**What you have to do:** Every line holding the string "always" is to be copied from the entries below.

Items from a dataset
################

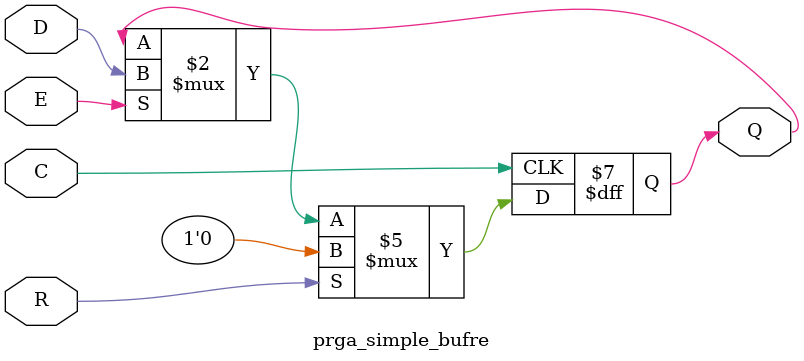
<source format=v>
`timescale 1ns/1ps
module prga_simple_bufre (
    input wire [0:0] C,
    input wire [0:0] R,
    input wire [0:0] E,
    input wire [0:0] D,
    output reg [0:0] Q
    );

    always @(posedge C) begin
        if (R) begin
            Q <= 1'b0;
        end else if (E) begin
            Q <= D;
        end
    end

endmodule


</source>
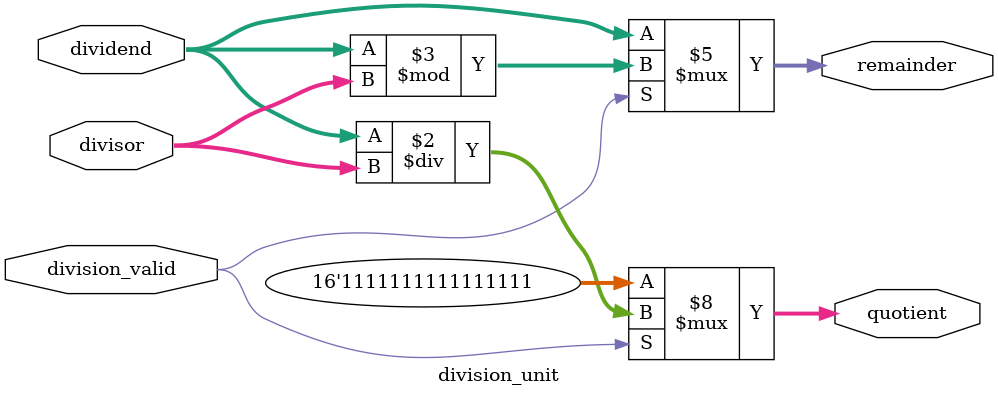
<source format=sv>
module divider_16bit_nba (
    input [15:0] dividend,
    input [15:0] divisor,
    output [15:0] quotient,
    output [15:0] remainder
);

    // 参数定义
    parameter WIDTH = 16;
    
    // 内部信号
    wire division_valid;
    
    // 零检测子模块实例化
    zero_detector #(
        .WIDTH(WIDTH)
    ) u_zero_detector (
        .divisor(divisor),
        .division_valid(division_valid)
    );
    
    // 除法运算子模块实例化
    division_unit #(
        .WIDTH(WIDTH)
    ) u_division_unit (
        .dividend(dividend),
        .divisor(divisor),
        .division_valid(division_valid),
        .quotient(quotient),
        .remainder(remainder)
    );

endmodule

// 零检测子模块
module zero_detector #(
    parameter WIDTH = 16
)(
    input [WIDTH-1:0] divisor,
    output division_valid
);

    // 当除数不为零时，除法操作有效
    assign division_valid = |divisor;

endmodule

// 除法运算子模块
module division_unit #(
    parameter WIDTH = 16
)(
    input [WIDTH-1:0] dividend,
    input [WIDTH-1:0] divisor,
    input division_valid,
    output reg [WIDTH-1:0] quotient,
    output reg [WIDTH-1:0] remainder
);

    // 执行除法运算
    always @(*) begin
        if (division_valid) begin
            quotient = dividend / divisor;
            remainder = dividend % divisor;
        end
        else begin
            // 处理除数为0的情况
            quotient = {WIDTH{1'b1}}; // 全1表示错误
            remainder = dividend;     // 保留被除数
        end
    end

endmodule
</source>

################

**Answer to this exercise:**
    always @(posedge C) begin
    always @(*) begin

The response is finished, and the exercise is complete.